The test results identify the viral mutations detected. These are described by a combination of letters and numbers where the letters refer to the amino acid associated with the gene and the number refers to the position of the mutation in the genome. for example, K103N.
The laboratory report may also provide an interpretation and a list of the drugs to which the virus is either resistant or susceptible. This information helps a doctor to select a treatment regimen that will be be effective in suppressing the HIV in patient.
If the viral load of a person is less than 500 copies/mL, this test is not recommended. This is because there is insufficient amount of HIV genetic material (RNA) for testing to be reliable. Test results can be reliable if the viral load is greater than 1,000 copies/mL. However, testing is recommended even if the level is between 500 and 1,000 copies/mL.
HIV genotypic resistance is a qualitative test and detects mutations associated with drug resistance and not the level of resistance associated with the drug. Phenotypic resistance testing is a better indicator of the level of HIV drug resistance.
The unknown resistance mutations that may be present in rare strains of HIV can not be detected by HIV genotypic resistance testing.

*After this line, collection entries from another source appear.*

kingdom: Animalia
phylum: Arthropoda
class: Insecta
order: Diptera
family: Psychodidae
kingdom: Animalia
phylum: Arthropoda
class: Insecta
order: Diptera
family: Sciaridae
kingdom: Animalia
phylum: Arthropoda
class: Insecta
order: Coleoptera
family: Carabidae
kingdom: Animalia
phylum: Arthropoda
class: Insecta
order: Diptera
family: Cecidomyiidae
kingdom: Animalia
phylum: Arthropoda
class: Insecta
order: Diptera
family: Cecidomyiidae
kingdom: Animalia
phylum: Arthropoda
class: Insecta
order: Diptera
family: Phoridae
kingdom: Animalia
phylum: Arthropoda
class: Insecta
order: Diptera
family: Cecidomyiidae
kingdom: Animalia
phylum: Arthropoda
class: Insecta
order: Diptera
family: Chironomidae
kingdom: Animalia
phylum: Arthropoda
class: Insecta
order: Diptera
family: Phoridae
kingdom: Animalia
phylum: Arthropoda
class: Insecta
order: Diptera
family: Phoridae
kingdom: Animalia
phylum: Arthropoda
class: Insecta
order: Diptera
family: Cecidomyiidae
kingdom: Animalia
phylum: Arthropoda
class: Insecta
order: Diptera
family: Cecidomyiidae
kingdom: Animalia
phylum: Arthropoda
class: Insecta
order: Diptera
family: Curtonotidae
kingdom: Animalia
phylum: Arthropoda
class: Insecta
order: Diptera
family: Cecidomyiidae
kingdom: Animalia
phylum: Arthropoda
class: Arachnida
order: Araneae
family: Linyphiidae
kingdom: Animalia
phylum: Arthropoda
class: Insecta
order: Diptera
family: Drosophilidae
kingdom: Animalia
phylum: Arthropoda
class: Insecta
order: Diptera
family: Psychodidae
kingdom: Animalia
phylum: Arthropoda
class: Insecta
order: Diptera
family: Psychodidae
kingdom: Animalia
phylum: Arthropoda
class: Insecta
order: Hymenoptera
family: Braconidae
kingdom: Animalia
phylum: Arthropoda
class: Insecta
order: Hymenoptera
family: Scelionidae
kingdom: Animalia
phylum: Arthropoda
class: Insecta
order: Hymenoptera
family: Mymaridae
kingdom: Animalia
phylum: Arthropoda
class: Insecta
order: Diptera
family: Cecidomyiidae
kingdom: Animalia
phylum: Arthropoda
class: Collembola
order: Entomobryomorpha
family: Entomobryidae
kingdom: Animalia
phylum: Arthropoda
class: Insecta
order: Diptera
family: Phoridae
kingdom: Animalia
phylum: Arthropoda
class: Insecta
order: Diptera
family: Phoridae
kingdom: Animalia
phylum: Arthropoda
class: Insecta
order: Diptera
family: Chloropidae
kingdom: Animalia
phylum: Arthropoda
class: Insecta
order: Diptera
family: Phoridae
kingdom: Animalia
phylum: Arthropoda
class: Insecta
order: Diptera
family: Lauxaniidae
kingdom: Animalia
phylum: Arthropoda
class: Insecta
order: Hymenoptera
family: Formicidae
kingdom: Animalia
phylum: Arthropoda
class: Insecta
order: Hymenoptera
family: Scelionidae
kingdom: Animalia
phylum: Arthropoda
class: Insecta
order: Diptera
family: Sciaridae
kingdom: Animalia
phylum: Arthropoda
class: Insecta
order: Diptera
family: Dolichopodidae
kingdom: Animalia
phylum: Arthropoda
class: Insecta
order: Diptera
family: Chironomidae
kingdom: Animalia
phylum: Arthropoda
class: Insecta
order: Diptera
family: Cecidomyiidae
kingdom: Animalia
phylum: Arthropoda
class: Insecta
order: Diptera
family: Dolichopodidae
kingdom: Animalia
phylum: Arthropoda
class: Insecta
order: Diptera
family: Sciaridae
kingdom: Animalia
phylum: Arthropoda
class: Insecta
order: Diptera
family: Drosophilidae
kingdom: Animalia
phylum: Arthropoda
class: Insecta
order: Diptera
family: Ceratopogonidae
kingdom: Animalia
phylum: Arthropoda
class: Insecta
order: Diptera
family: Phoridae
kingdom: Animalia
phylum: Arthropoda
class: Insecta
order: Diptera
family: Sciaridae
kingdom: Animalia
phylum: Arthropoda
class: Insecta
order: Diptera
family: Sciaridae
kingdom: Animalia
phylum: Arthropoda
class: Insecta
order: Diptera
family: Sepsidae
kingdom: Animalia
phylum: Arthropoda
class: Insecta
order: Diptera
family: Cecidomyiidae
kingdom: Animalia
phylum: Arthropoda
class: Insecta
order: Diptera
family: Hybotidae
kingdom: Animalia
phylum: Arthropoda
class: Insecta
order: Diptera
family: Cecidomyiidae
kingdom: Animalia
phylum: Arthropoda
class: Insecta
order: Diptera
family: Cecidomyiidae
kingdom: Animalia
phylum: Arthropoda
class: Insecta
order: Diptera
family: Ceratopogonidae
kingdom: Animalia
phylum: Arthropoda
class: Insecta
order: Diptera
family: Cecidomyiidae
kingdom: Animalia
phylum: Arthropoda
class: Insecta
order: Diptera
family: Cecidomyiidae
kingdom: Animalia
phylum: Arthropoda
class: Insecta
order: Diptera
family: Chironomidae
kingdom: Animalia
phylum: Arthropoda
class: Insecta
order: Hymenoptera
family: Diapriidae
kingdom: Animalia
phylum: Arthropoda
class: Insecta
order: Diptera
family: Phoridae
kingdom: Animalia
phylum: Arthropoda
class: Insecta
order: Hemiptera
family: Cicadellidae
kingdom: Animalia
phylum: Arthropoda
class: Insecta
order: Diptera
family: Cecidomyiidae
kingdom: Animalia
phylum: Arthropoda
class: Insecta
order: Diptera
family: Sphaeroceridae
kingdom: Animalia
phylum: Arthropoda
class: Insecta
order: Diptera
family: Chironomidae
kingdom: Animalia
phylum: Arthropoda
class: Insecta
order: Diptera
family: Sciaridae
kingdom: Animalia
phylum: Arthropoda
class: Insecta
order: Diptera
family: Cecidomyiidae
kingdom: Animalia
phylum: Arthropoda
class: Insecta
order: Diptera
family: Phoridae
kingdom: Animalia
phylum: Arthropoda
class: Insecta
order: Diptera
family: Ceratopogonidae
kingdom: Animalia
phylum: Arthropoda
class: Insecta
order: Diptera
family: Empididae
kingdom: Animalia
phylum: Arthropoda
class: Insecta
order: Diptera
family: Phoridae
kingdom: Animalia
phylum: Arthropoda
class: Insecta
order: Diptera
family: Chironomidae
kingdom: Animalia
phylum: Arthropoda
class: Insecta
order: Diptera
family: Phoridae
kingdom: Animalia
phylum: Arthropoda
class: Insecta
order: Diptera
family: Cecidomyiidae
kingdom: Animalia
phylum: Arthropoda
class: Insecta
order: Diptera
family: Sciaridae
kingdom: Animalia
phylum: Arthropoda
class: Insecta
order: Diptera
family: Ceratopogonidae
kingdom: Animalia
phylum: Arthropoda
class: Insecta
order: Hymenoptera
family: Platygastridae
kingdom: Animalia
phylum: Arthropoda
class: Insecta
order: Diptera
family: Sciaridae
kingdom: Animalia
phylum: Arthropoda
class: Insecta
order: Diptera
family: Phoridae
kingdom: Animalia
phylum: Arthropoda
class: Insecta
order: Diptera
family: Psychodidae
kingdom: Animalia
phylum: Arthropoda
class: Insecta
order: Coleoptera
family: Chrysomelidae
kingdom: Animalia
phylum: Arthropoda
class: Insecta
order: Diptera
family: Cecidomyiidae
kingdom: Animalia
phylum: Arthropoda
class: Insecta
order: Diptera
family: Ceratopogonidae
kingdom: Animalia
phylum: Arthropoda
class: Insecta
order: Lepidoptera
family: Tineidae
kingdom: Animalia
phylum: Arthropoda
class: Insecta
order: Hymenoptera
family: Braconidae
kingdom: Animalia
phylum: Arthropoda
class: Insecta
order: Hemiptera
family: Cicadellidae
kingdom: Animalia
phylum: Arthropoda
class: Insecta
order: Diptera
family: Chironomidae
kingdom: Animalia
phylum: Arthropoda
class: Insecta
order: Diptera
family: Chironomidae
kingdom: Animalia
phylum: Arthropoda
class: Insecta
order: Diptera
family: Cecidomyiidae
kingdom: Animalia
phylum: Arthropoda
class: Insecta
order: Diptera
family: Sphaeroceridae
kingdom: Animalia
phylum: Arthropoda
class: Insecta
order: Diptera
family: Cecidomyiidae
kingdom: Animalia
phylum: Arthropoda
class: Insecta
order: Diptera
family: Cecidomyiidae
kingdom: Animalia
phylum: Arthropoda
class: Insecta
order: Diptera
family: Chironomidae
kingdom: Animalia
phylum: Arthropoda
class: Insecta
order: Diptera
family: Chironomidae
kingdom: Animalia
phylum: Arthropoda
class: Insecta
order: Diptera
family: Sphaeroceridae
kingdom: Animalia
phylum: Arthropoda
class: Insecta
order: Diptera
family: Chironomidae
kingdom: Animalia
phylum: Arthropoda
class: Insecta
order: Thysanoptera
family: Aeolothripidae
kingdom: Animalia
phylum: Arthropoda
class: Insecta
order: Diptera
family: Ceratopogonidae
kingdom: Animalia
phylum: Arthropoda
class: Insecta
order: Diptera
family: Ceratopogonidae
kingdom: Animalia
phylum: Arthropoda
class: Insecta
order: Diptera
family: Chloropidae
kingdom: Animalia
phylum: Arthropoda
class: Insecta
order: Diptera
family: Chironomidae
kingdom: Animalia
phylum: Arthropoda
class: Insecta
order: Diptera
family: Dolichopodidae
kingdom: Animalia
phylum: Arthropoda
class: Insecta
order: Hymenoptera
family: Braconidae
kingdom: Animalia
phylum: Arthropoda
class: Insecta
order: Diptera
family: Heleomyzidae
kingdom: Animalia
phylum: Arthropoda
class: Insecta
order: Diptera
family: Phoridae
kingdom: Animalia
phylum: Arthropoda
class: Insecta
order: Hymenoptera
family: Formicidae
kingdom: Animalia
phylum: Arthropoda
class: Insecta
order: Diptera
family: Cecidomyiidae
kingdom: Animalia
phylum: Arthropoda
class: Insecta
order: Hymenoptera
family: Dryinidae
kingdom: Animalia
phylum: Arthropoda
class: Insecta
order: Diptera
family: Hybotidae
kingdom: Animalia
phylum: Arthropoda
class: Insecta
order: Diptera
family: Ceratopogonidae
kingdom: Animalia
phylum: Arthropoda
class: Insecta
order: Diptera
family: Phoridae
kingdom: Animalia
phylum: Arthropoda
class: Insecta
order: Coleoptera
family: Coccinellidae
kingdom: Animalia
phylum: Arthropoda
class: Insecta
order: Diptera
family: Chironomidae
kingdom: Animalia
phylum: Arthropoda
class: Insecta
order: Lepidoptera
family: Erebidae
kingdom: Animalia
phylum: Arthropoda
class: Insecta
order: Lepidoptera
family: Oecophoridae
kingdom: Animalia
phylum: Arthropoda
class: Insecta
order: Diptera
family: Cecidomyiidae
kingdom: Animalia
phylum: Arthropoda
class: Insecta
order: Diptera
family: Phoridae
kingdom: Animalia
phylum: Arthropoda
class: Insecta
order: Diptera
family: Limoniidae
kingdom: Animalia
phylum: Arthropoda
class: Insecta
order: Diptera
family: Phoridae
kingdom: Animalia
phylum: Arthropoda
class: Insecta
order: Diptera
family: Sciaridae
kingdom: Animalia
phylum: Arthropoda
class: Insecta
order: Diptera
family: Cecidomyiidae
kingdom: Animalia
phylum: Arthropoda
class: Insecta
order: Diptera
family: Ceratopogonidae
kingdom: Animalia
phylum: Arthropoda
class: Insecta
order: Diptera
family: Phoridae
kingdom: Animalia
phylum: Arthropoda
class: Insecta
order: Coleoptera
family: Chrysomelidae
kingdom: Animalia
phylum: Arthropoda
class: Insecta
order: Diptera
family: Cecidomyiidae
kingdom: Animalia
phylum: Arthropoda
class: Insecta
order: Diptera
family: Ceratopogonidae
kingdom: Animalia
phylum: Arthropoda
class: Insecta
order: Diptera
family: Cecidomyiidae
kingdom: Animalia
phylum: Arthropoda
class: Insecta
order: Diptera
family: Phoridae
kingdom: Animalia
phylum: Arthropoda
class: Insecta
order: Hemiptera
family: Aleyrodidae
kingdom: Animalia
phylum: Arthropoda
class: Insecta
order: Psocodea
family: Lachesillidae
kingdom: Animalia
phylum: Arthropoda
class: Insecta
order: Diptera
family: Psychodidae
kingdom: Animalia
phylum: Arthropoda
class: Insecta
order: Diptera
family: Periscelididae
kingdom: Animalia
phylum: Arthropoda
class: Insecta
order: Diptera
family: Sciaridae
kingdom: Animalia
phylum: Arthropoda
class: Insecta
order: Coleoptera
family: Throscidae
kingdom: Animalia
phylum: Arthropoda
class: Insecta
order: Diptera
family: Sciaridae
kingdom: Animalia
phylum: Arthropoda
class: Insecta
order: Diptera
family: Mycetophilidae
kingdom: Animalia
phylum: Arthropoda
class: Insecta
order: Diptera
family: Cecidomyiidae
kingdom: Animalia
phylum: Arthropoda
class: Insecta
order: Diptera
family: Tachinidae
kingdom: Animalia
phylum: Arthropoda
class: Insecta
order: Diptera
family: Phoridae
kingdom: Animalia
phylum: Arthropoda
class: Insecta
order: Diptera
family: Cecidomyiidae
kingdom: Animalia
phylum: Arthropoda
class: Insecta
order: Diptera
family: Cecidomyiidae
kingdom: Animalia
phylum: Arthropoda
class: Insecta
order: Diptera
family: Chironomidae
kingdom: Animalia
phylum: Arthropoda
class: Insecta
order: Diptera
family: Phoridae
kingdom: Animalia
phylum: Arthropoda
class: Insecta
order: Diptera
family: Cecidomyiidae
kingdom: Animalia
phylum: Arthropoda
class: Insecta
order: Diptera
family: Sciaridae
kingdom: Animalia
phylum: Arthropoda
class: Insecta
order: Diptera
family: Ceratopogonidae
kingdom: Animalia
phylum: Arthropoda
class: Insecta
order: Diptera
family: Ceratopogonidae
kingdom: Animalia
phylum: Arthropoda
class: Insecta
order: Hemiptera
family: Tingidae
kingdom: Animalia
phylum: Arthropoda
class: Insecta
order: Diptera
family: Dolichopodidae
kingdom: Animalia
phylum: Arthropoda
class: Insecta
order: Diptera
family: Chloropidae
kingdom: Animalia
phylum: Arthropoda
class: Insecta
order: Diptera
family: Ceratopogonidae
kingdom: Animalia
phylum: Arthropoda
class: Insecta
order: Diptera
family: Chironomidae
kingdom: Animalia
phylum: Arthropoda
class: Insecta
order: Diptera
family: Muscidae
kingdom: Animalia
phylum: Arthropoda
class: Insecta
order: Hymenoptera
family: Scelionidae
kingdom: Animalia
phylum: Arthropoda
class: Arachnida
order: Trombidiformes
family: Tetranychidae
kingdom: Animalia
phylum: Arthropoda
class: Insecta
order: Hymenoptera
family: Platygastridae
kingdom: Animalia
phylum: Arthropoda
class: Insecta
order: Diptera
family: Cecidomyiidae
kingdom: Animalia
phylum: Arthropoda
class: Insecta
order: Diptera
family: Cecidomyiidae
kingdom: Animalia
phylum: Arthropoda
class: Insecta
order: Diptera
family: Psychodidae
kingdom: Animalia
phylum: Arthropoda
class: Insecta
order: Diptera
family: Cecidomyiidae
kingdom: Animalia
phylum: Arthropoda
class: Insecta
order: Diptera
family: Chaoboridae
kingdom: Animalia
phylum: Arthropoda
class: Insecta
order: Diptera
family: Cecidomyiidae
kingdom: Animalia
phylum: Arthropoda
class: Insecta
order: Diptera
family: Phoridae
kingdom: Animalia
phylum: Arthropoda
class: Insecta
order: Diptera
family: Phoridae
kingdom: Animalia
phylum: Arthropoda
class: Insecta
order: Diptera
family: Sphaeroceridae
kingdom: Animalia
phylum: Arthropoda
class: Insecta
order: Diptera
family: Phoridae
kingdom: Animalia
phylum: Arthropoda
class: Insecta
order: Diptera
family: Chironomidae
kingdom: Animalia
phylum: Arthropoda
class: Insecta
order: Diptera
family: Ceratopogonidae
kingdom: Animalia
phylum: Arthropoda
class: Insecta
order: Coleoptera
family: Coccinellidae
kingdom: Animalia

Also, the test may not detect a drug resistant strain of HIV if the resistant gene is only present in less than 10 to 20 percent of total virus that is circulating in the blood.
As the percentage of drug resistant strain may decrease considerably in the absence of the drug, testing is not recommended after discontinuing a drug. When selective pressure from a drug is absent, testing would not be able to detect it as the drug resistant strain may have drop drastically. Therefore, testing should be done while a person is taking the drugs, or if this is not possible, then within 4 weeks of stopping therapy to evaluate a failed treatment.
Results may take one to two weeks to get ready.